Bibi est un énorme ballon de ce point de vue, mais "Haaretz" n'a même pas réussi à fournir une épingle, et le reste des médias à sa droite n'a pas senti qu'il devait même essayer. Il n'y a pas de discours parodique substantiel en Israël. La satire ne fait pas partie du cycle sanguin du journalisme, bien qu'une vidéo satirique réussie vaille mille articles d'opinion. Et ainsi Bibi, avec des vidéos humoristiques de très bas niveau (dont l'effet principal est l'abaissement - ha, un Premier ministre qui prépare une omelette !), apparaît soudain cool, brillant et innovant. Il est facile de marquer devant un but vide - et le but de "Haaretz" ne rira jamais, ni de Bibi ni de lui-même (ce qui ne lui aurait pas fait de mal - car suite à Bibi la gauche est aussi devenue complètement ridicule, vertueuse et pompeuse, en l'absence de satire).
Tout cela malgré le fait que les Juifs ont justement une tradition culturelle d'humour excellent, qui est peut-être l'antidote à tous leurs maux et faiblesses profondes. Le judaïsme américain par exemple est peut-être le leader mondial de l'humour laïc-libéral (et en effet là-bas la jeune génération semble très différente politiquement, et il y a de l'espoir pour les démocrates). L'humour est aussi très important pour les Israéliens. Le peuple d'Israël a beaucoup aimé Sharon justement pour son sens de l'humour, et l'ethos israélien adore les malins. Mais dans "Haaretz" il y avait presque zéro malice dans la dernière décennie, et donc il n'a pas émergé de la gauche des politiciens dont la malice est l'ethos et le langage. La gauche - sérieuse et sourcilleuse. La droite - rieuse, clignotante et joyeuse. Étonnant que la droite gagne ? Quel côté donne plus envie de rejoindre ? La lecture de "Haaretz" est devenue comme boire un seau de vinaigre. Les jeunes veulent être du côté cool, et aujourd'hui il est plus cool d'être à droite qu'à gauche. C'est ainsi qu'on perd la prochaine génération dans la guerre culturelle.
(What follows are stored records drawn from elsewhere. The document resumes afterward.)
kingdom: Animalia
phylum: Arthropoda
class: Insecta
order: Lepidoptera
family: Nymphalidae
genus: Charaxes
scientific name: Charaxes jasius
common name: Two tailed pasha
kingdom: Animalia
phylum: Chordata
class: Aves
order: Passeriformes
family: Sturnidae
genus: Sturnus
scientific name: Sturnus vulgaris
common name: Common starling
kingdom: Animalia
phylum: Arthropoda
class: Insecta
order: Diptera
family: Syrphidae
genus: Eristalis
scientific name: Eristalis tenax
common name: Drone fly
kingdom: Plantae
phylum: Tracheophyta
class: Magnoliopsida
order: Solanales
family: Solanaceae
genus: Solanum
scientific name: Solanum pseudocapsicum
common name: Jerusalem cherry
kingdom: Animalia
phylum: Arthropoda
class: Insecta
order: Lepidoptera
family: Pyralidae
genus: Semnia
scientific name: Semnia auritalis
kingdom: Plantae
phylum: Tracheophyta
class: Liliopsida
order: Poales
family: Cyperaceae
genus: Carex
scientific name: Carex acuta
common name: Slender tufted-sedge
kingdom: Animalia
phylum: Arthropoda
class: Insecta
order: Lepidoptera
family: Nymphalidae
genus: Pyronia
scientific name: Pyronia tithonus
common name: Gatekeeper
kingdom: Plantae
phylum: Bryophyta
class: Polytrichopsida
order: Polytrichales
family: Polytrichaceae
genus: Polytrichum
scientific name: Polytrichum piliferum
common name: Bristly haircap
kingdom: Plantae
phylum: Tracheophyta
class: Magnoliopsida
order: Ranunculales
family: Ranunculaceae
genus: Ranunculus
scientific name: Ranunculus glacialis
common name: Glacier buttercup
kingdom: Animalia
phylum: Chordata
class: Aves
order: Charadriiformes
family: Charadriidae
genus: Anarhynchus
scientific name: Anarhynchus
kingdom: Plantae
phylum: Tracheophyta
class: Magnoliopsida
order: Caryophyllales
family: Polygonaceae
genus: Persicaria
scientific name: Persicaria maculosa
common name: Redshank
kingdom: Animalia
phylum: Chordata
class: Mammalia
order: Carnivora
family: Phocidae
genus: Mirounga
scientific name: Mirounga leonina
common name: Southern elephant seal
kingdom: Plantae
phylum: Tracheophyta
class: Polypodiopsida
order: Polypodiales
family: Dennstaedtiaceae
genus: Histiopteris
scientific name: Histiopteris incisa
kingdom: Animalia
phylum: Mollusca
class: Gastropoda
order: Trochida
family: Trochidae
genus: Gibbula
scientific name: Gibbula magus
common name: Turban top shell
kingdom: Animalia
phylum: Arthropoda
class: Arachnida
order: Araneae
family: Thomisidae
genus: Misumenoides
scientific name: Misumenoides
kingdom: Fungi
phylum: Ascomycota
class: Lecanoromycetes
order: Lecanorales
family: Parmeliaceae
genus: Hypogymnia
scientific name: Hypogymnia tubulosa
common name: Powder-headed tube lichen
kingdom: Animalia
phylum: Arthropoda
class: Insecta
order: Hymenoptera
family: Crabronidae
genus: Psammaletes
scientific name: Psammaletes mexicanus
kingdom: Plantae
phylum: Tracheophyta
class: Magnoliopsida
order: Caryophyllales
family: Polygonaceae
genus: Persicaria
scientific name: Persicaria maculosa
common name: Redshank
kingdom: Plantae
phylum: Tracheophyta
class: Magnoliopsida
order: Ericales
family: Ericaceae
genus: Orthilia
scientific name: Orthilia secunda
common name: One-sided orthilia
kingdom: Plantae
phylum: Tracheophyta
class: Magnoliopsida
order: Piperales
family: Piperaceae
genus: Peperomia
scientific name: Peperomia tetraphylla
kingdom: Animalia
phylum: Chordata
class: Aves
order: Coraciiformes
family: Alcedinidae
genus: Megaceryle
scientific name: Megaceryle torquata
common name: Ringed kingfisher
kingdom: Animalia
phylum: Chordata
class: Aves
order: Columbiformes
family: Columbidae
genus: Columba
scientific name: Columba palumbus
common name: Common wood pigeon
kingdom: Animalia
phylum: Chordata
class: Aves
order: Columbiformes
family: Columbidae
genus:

Trump ne serait pas arrivé au pouvoir s'il n'avait pas été un artiste de stand-up face à son adversaire qui faisait rire les grand-mères. Pouvez-vous imaginer Hillary racontant une blague ? L'humour n'est pas une sorte d'excédent superflu au journalisme et aux arguments ordonnés - il est essentiel. Car c'est ce qui permet à des positions éloignées d'arriver à un accord - puisque le dénominateur social commun du rire est beaucoup plus large que le dénominateur commun logique ou moral. L'humour peut percer vers l'autre côté, et son rôle politique crucial est peut-être ce qui explique son existence même comme phénomène unique à l'homo sapiens. Une personne dont on s'est moqué en public - c'est la condamnation sociale la plus humiliante qui soit, et en revanche l'utilisation efficace de l'humour est considérée comme le sommet du charisme et du fonctionnement social face à un public (pas simple du tout !), et dans les médias de masse d'aujourd'hui - le fonctionnement politique. Ce n'est pas juste une blague secondaire au bas du chewing-gum mais peut être un titre principal - dans des médias qu'il est agréable de lire. Quand y a-t-il eu un titre principal drôle dans Haaretz ? Même à Pourim ils ne produisent pas d'édition parodique. Même pas le 1er avril. Et la satire minable qui existe est une blague. Bibi se moque que "Haaretz" est un concombre aigre - et "Haaretz" est un concombre aigre. Pas drôle ?
Dans "Haaretz" et à gauche, l'esprit critique et le radicalisme sont devenus le capital intellectuel qui passe entre marchands, et non l'humour et l'esprit, car ce n'est "pas sérieux". Mais rien n'est plus facile que la critique (il suffit d'aller contre une direction existante) ou le radicalisme (il suffit d'intensifier une direction existante). Et cela contrairement à la créativité (nouvelle direction surprenante), dont le sommet est l'humour (qui combine le surprenant avec le critique et même le radical - une sorte de torsion qui ne change pas la direction mais la perspective : "il lui a retourné ça"). Les publicistes de "Haaretz" ne plaisanteront presque jamais. Les légendes espiègles sont en voie d'extinction. Les images ne font pas de clin d'œil au lecteur. Même les titres ne font pas les malins. L'écriture drôle ne gagne pas de prestige, même pas en littérature, et donc la littérature israélienne "sérieuse" est totalement dépourvue d'humour. L'approche sera toujours de considérer le critique comme élevé et l'humoristique comme bas (l'inverse !).
Aurions-nous eu du politiquement correct s'il y avait eu de l'humour à gauche ? Certainement pas, car c'est un phénomène totalement ridicule, comme toute dictature de la pensée. De la même manière exactement - ce n'est pas forcément le leader incompétent qui sera destitué, mais celui qui deviendra ridicule aux yeux de son peuple. C'est pourquoi les dictateurs ont tellement peur de l'humour, car rien ne menace plus leur règne éternel qu'un satiriste effronté et efficace. Le fait même qu'un dirigeant ridicule à des niveaux inimaginables règne ici depuis une demi-génération, que même son nom "Bibi" est une parodie - c'est uniquement à cause de la chute du genre humoristique dans les médias israéliens.
Le testament de Jabotinsky au sionisme tel qu'il a été transmis à travers le personnage biblique de Samson (dans son roman central du même nom) dans sa dernière requête au peuple était : "Transmets-leur en mon nom, non pas deux mais trois choses : rassembler du fer, mettre sur eux un roi et apprendre à rire". Samson demande au peuple qui lutte contre les Philistins non seulement de créer une technologie militaire supérieure et de s'assurer un pouvoir politique fort, mais souligne un composant essentiel supplémentaire et surprenant qui manque selon lui au renouveau du peuple. Il ne fait aucun doute que nous avons réalisé les deux premières parties du testament. Mais elles sont sorties assez mal sans le troisième composant.